Wenn man weiß, was Neuroleptika für Wirkungen haben können, muss man sich ernsthaft fragen: Ja geht´s denn noch - oder was?

Neuroleptika sind Medikamente, die beruhigend wirken, weil sie Angst- und Spannungszustände dämpfen. Sie werden ebenfalls bei Psychosen verordnet, einem Krankheitsbild schwerer seelischer Störungen.

Neuroleptika heilen nicht die Ursachen von Angst und Anspannung.
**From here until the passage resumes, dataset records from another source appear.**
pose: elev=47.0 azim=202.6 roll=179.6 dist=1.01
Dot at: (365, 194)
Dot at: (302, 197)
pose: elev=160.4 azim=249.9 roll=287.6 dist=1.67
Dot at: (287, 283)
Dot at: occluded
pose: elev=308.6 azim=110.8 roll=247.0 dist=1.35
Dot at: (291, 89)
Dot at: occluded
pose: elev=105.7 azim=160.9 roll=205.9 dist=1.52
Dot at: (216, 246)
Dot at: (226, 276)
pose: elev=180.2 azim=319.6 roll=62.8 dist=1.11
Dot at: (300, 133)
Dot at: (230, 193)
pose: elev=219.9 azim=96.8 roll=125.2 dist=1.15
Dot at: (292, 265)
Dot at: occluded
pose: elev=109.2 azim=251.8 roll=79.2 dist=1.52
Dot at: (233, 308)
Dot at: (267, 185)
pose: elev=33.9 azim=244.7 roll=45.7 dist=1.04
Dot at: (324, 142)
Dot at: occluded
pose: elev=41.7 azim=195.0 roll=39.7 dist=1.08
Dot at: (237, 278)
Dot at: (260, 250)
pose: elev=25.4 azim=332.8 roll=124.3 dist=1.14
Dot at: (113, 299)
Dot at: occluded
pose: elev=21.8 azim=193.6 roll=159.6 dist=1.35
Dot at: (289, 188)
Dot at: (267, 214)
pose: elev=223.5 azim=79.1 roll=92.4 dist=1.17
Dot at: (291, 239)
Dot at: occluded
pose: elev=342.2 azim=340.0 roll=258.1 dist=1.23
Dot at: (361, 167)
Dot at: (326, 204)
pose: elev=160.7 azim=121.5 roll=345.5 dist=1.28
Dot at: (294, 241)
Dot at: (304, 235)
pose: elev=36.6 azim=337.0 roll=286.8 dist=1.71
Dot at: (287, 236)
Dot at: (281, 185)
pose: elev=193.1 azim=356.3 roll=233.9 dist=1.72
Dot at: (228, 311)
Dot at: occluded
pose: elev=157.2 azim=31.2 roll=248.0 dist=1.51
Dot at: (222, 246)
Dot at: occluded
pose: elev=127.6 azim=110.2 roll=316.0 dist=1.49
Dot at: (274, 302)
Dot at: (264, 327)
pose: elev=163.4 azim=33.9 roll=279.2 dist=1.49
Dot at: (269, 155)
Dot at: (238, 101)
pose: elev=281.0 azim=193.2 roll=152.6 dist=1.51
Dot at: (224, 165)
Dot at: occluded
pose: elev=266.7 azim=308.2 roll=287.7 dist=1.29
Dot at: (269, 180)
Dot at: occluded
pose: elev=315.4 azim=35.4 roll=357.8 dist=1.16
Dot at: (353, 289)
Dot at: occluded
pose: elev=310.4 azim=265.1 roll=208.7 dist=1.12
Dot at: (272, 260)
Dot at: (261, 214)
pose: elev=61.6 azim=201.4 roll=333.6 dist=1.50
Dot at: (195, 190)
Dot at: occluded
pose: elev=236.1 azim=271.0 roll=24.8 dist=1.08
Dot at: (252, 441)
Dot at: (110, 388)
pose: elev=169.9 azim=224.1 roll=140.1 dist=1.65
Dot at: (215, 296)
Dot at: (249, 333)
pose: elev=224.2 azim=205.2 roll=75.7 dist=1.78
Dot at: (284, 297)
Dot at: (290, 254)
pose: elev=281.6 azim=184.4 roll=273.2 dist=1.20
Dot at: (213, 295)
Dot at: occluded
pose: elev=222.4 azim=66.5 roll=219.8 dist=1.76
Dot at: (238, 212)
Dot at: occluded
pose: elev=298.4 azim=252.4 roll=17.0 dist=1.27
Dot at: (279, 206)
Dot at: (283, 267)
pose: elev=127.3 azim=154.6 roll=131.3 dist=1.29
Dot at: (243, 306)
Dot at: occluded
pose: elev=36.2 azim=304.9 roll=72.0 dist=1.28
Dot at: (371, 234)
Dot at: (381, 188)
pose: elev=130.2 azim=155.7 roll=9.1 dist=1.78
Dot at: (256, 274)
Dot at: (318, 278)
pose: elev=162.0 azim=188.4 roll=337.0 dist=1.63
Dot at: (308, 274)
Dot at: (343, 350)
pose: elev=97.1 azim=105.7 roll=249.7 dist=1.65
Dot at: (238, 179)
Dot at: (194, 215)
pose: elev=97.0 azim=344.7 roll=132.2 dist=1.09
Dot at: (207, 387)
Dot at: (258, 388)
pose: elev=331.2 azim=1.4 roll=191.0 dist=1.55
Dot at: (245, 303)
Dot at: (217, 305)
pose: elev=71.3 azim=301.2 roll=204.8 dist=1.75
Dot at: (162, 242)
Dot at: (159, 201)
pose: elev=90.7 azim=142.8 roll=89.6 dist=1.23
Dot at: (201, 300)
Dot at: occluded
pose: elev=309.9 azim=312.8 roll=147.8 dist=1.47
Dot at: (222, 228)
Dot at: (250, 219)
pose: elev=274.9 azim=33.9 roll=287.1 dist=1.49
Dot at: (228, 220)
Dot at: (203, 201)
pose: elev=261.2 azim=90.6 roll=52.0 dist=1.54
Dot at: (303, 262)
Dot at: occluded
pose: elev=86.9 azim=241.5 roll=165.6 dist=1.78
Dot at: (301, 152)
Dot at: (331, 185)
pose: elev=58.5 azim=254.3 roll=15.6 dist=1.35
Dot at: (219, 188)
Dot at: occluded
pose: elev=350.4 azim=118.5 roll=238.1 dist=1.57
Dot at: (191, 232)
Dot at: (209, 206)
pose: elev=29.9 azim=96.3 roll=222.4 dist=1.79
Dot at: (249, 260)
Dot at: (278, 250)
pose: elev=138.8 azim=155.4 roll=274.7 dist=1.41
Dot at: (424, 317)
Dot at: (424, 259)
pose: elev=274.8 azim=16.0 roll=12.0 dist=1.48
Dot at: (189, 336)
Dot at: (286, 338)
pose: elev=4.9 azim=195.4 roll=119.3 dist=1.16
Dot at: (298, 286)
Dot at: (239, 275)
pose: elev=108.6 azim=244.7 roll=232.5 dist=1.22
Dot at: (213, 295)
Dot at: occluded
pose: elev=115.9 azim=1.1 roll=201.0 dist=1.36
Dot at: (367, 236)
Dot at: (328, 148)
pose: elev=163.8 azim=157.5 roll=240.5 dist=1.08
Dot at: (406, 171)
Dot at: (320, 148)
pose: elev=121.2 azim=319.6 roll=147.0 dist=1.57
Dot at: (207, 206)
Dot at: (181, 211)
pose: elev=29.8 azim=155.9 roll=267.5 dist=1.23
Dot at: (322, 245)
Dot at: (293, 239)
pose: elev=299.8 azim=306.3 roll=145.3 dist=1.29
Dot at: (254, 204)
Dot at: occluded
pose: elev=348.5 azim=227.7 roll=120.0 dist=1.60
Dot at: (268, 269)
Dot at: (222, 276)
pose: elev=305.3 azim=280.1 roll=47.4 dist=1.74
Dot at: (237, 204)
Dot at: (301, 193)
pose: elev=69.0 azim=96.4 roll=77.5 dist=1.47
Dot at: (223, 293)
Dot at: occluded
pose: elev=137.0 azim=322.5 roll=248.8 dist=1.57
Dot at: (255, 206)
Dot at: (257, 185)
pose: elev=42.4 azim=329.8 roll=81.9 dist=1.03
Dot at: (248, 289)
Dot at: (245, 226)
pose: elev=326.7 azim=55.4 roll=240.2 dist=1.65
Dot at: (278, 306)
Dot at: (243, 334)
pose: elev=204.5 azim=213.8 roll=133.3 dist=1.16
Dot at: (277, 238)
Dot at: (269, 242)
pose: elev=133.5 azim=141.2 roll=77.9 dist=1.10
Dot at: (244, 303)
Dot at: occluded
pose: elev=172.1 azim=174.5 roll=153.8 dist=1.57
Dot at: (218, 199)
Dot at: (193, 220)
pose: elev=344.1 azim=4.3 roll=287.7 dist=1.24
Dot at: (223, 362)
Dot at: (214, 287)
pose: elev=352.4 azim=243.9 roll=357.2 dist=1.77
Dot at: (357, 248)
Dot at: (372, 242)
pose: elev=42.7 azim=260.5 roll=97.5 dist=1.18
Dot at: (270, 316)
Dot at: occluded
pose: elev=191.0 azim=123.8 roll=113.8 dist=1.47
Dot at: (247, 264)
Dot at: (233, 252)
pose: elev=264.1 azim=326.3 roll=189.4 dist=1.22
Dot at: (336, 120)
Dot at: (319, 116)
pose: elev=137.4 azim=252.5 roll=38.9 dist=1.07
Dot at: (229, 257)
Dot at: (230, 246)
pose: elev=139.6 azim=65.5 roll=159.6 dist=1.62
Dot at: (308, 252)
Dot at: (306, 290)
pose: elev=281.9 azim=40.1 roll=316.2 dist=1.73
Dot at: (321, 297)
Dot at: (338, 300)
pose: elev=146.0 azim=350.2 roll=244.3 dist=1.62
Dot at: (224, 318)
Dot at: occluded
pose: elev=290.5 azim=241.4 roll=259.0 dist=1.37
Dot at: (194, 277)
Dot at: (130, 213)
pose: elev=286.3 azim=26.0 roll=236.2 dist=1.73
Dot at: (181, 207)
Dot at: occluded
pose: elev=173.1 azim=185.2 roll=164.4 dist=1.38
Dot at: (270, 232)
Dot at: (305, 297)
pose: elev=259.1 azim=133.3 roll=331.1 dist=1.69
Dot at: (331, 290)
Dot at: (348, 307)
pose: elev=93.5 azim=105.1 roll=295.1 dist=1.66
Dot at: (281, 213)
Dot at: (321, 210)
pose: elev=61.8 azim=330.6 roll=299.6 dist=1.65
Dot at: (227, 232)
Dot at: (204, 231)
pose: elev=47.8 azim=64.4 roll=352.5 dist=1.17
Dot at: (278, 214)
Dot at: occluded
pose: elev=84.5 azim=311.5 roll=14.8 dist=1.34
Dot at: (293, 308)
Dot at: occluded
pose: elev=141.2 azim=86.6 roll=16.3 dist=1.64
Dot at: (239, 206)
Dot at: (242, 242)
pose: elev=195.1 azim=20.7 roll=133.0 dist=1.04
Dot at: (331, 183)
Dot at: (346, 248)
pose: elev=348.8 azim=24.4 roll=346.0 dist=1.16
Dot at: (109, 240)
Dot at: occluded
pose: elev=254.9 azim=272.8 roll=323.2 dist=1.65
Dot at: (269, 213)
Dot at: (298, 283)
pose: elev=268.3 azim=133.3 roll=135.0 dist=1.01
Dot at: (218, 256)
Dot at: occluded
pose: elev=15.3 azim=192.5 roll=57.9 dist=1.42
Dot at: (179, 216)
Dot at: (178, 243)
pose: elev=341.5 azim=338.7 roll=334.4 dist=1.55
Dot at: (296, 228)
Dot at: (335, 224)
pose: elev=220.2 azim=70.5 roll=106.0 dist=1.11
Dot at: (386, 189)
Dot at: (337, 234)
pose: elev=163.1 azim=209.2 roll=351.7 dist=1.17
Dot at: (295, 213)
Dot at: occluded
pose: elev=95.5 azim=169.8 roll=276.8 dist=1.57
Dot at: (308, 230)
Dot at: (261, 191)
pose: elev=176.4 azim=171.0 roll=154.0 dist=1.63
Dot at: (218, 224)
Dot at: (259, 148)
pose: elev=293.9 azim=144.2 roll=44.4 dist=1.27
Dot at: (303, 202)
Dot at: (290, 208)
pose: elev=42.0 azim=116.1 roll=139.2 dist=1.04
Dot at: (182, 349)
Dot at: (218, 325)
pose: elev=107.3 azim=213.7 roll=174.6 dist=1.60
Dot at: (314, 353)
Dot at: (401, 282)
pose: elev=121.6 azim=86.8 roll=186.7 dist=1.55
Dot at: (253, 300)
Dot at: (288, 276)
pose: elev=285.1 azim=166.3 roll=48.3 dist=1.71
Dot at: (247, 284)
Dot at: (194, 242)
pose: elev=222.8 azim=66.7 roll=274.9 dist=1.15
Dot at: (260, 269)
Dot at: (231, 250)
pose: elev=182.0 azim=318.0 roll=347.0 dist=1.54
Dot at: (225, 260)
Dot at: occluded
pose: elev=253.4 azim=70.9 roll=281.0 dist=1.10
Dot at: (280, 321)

Trotzdem werden sie - niedrig dosiert - als Mittel gegen Verhaltens- und Konzentrationsstörungen von Kindern eingesetzt.

von: René Gräber, Heilpraktiker und Gesundheitspädagoge

Als Nebenwirkung können bei Kindern Bewegungsstörungen auftreten, wie zum Beispiel Grimassen schneiden oder mit dem Körper hin und her wippen.

Problematisch ist, dass Neuroleptika im Körper gespeichert und sehr langsam abgebaut werden. Mögliche Spätfolgen können Unruhe, Zittern und Tics sein.

Die Amerikanische Ärztevereinigung hat seit Jahren davor gewarnt, Kindern – mit Ausnahme der Kinder, die an einer Psychose leiden – Neuroleptika zu verordnen.

Umso erstaunlicher ist, dass in den letzten zehn Jahren die Zahl der Kinder in den USA, die Psychopharmaka - darunter auch Neuroleptika - bekommen, sich angeblich versechsfacht hat.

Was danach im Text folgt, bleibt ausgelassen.